I have come across the following example at https://learn.microsoft.com/en-us/training/modules/make-data-available-azure-machine-learning/4-create-data-asset
import argparse
import glob
import pandas as pd
parser = argparse.ArgumentParser()
parser.add_argument("--input_data", type=str)
args = parser.parse_args()
data_path = args.input_data
all_files = glob.glob(data_path + "/*.csv")
df = pd.concat((pd.read_csv(f) for f in all_files), sort=False)
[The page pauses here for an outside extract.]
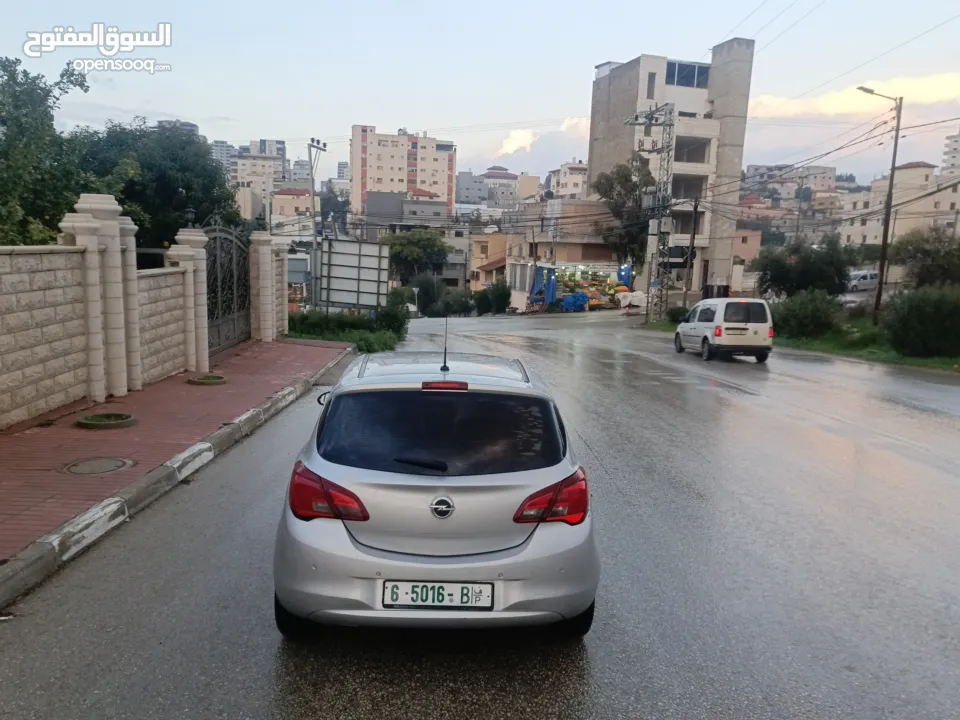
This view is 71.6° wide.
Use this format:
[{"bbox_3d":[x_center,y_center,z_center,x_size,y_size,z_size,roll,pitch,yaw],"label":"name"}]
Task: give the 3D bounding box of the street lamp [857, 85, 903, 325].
[{"bbox_3d":[17.433,-6.757,29.460,2.000,10.294,0.350,0,9,-14],"label":"street lamp"}]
For example, if I create the data-asset and try to list the files in the directory using os, glob package:
my_path = "../data/"
# set the version number of the data asset
v1 = "initial"
version=v1,
description="Credit card data",
path=my_path,
type=AssetTypes.URI_FOLDER)
my_data.path
# output: azureml://datastores/workspaceblobstore/paths/LocalUpload/SOMETHING/data
os.listdir(my_data.path)
# FileNotFoundError: [Errno 2] No such file or directory:
# copying and using complete path from the data-stores
os.listdir("azureml://subscriptions/<sid>/resourcegroups/<rid>/workspaces/<wid>/datastores/workspaceblobstore/paths/LocalUpload/<cid>/data"))
# FileNotFoundError: [Errno 2] No such file or directory:
I have been able to make it work only with the following azureml.fsspec I think the tutorials and documentation should be clear about that. Even the applied skills labs have code that tries to access the files without the following package.
Please correct me if I am doing something wrong.
from azureml.fsspec import AzureMachineLearningFileSystem
fs = AzureMachineLearningFileSystem(my_data.path)
fs.ls()